Duomo, migranti e polizia

“Uomo, ti è stato insegnato ciò che è buono
e ciò che richiede il Signore da te:
praticare la giustizia,
amare teneramente
camminare umilmente con il tuo Dio” (Michea)
28 luglio 2008 - Costanza Boccardi

Oggi, 28 luglio, a Napoli questo non è successo. Abbiamo visto cento nostri fratelli che chiedevano un aiuto perché fosse resa loro giustizia, dopo quattro giorni che uomini, donne e bambini dormivano per strada, sgomberati da un edificio fatiscente, rifiutati da una minoranza violenta e probabilmente strumentalizzata (qualcuno indagherà, una volta tanto?) sottovalutati da istituzioni che, napoletanamente, speravano che il problema si risolvesse da solo, grazie forse all'appoggio di amici e parenti.
Li abbiamo visti picchiati da polizia in tenuta antisommossa, che alle mani nude e alzate ha opposto manganelli, caschi, scudi e la preponderante potenza del trenta contro tre.

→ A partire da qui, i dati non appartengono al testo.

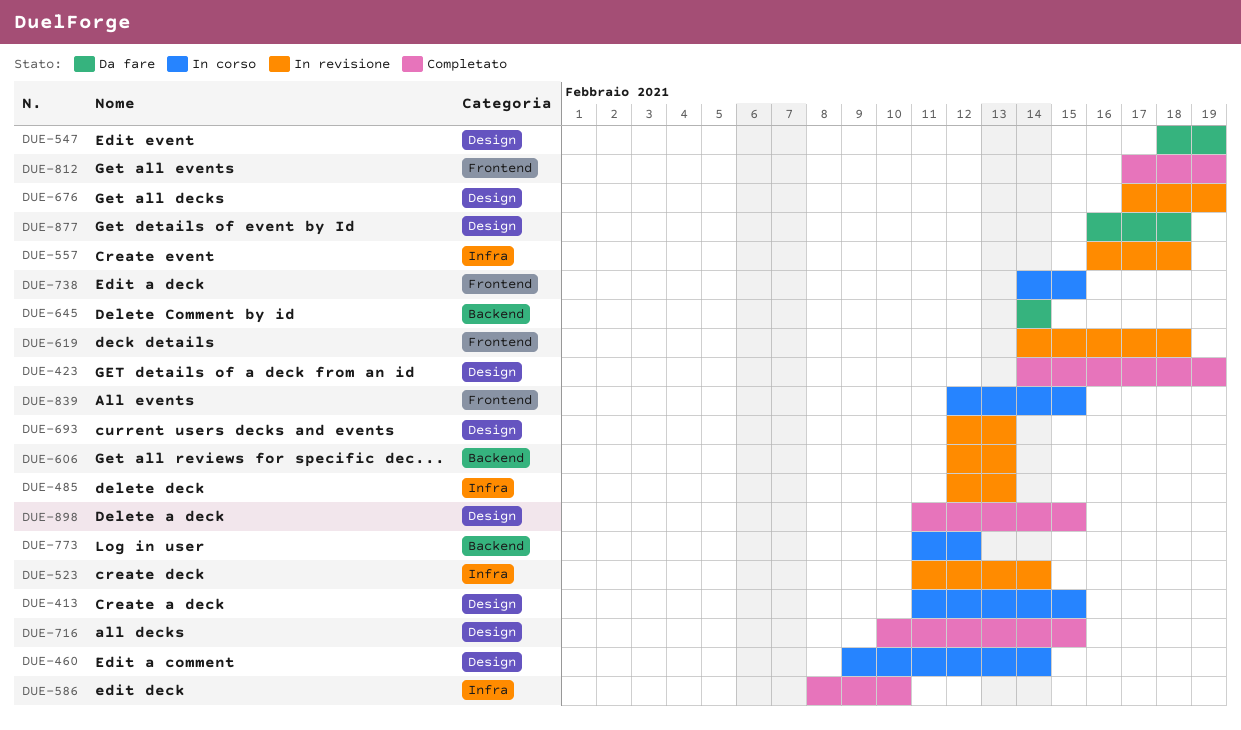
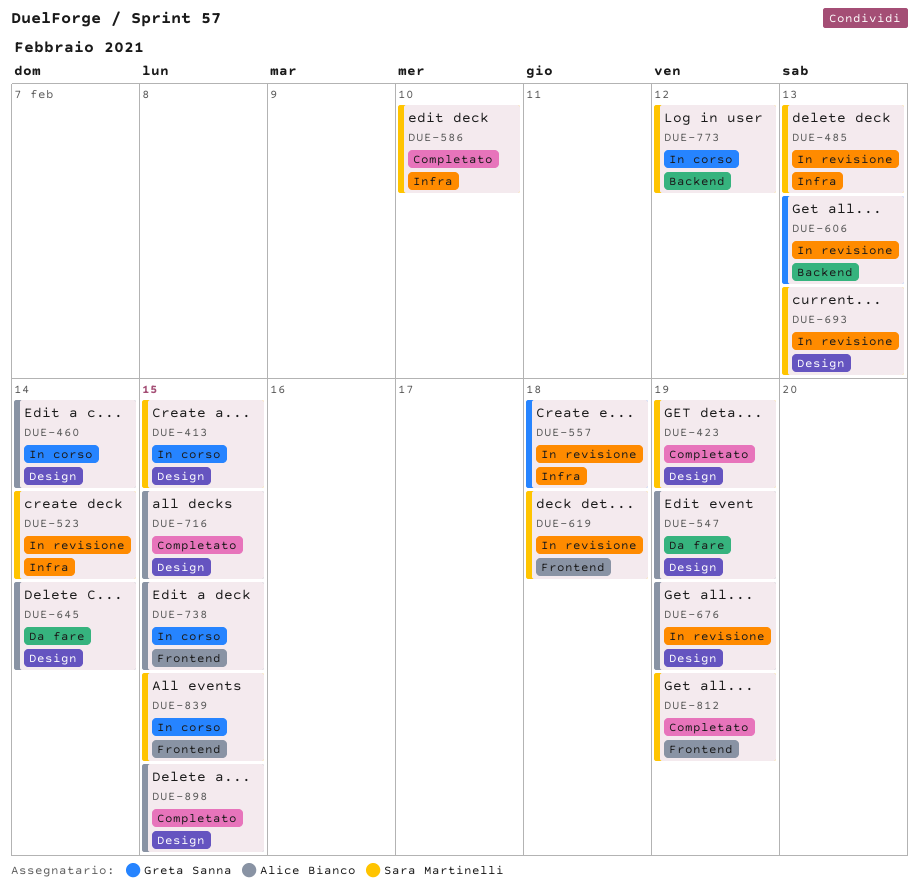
DUE-645, label: Backend -> Design
DUE-877: present -> none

Li abbiamo visti chiedere acqua ad un clero che invece di dar da bere agli assetati si è farisaicamente rivolto ad una inesistente Protezione Civile.
Alla sordità e al pressappochismo delle Istituzioni ormai siamo abituati, per non dire rassegnati, ma la Chiesa a Napoli è stata in questi ultimi anni un riferimento e una speranza importanti. Anche queste oggi vengono a cadere?

Poco abbiamo potuto fare per aiutarli. Ma non possiamo tacere come si sia preferito salvaguardare il tesoro di san Gennaro piuttosto che il tesoro di Cristo, i poveri; e come si sia permesso alle armi di arrivare alla porta della Chiesa, che da sempre è luogo d'asilo per chi chiede non pietà, ma il giusto riconoscimento dei suoi diritti umani. Oggi non c'è stata giustizia, nel Duomo di Napoli, né misericordia.
E che i nostri fratelli fossero migranti regolari e richiedenti asilo, soprattutto africani, rende ancora più grave la sordità di cui i custodi del tempio hanno dato prova, quando hanno negato riparo a chi era senza casa, acqua a chi aveva sete.